Bone stress when miniplates are used for orthodontic anchorage: finite element analysis.

INTRODUCTION: The success rate of miniplates is superior to that of other temporary anchorage devices; nevertheless, the biomechanical behavior of miniplates during orthodontic use is not totally understood. The aim of this study was to investigate bone stress by finite element analysis when miniplates are used for orthodontic anchorage. METHODS: A 3-dimensional model consisting of a bone block integrated with a miniplate and fixation screw system was constructed to simulate various types of miniplates, screw numbers, screw lengths, cortex thicknesses, and force magnitudes and directions.
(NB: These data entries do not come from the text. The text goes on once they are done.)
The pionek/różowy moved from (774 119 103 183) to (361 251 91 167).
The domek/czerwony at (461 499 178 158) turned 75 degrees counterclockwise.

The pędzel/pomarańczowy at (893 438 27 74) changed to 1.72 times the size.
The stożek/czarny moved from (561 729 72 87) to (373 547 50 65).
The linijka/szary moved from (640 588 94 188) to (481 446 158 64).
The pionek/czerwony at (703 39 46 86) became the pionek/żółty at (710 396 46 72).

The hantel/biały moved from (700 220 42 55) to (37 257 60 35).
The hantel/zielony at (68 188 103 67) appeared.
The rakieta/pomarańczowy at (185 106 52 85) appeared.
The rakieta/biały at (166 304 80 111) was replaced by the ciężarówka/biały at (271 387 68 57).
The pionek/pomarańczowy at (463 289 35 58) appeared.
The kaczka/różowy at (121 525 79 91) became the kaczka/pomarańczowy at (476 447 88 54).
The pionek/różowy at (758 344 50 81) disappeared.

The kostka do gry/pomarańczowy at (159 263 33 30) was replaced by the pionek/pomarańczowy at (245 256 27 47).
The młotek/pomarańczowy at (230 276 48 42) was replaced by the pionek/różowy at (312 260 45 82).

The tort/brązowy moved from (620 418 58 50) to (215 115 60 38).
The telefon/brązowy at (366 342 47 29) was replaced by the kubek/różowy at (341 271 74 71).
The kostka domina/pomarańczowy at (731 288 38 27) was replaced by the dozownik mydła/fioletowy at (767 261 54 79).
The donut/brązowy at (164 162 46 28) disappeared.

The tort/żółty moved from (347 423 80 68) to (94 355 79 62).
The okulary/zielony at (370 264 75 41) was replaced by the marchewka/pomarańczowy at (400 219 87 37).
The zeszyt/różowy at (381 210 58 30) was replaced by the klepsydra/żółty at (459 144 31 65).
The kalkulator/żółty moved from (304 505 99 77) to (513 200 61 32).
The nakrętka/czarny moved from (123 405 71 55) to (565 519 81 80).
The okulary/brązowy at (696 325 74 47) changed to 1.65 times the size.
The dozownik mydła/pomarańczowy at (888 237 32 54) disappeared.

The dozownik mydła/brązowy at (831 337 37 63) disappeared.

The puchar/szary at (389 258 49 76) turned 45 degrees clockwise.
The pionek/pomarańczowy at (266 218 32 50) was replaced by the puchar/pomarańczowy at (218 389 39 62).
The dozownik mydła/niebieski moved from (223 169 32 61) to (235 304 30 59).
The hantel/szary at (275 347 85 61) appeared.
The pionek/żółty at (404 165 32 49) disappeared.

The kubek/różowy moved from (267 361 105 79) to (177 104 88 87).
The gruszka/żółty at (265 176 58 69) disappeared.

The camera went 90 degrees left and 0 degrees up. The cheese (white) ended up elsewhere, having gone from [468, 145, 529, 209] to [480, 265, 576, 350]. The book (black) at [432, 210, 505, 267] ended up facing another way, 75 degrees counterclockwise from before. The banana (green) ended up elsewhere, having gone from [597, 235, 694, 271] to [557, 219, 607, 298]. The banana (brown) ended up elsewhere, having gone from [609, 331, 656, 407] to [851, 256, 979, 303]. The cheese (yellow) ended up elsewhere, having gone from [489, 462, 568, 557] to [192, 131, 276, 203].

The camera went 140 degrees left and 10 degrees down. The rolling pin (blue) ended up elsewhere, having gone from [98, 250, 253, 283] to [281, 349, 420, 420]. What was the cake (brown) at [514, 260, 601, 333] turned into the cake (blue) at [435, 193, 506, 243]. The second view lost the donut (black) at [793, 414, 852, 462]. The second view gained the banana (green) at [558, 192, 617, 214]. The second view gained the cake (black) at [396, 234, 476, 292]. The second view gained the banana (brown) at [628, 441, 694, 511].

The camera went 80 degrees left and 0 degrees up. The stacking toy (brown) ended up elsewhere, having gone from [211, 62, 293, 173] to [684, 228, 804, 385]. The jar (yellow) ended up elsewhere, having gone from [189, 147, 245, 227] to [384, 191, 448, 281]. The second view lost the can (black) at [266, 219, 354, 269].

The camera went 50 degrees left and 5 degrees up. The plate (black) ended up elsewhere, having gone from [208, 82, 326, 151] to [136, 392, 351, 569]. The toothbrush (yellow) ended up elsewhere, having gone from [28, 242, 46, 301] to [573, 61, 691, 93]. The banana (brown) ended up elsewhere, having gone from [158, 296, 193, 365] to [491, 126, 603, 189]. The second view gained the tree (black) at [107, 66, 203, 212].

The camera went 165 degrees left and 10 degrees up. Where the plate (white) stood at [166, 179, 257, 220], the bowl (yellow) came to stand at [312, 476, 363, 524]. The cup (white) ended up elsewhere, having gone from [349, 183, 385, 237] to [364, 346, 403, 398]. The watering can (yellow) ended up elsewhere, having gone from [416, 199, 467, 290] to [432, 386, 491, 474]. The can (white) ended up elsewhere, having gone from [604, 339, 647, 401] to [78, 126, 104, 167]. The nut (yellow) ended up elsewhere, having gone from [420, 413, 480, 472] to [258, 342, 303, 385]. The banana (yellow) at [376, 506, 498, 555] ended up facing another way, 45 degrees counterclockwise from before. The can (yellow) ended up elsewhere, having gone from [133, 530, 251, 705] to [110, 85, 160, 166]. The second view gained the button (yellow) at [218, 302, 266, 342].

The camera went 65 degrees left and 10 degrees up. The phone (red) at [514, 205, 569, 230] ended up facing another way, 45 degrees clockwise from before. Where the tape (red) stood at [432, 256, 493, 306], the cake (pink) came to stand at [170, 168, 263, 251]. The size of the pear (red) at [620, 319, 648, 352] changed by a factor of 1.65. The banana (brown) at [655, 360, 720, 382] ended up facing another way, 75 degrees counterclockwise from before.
RESULTS: The peak von Mises cortex stress values were highest with the I-type plates followed by the L-type, Y-type, and T-type plates. Bone stress decreased as the screw numbers increased but was not related to screw length. Bone stress increased as the cortex thickness decreased. Bone stress was linearly proportional to the force magnitude, and the highest values were produced when the force was in the forward direction. CONCLUSIONS: When a T- or Y-type plate is used, or when the force direction is in the tensile mode, bone stress decreases. Bone stress also decreases as the screw numbers increase and as the cortex thickness increases. Furthermore, it decreases as the force magnitude becomes less.